● Work required
Below are the records. Retype exactly the lines between the lines holding "List each element's" and "Page size: 1241x1754.", inclusive.

►

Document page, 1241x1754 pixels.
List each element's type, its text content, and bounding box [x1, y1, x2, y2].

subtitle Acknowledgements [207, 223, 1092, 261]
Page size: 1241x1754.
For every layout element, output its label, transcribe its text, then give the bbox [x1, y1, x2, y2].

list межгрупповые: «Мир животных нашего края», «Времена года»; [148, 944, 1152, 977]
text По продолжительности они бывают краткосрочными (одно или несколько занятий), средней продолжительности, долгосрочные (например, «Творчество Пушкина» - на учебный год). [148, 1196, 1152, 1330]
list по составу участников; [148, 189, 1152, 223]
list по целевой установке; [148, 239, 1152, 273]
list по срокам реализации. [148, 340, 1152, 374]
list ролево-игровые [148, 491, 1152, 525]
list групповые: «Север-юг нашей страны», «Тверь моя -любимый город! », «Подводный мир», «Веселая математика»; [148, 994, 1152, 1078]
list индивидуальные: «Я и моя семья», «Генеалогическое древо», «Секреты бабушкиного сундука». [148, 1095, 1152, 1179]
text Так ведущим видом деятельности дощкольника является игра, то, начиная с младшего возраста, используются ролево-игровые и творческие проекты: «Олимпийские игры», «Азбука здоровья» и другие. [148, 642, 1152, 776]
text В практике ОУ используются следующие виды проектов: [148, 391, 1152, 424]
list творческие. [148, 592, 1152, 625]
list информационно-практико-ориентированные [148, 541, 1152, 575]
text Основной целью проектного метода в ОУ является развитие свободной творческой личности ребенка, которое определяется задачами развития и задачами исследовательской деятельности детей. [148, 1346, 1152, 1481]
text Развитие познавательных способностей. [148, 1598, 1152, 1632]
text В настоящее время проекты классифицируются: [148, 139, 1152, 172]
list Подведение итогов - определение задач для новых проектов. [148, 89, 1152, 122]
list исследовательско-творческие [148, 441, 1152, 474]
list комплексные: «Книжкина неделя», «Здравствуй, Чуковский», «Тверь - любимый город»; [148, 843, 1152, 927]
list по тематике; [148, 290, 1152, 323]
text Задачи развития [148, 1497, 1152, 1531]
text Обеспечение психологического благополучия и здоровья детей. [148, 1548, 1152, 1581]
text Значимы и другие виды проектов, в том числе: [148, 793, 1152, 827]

◄

● Result below
List each element's type, its text content, and bounding box [x1, y1, x2, y2].

subtitle Acknowledgements [207, 223, 1092, 261]
Page size: 1241x1754.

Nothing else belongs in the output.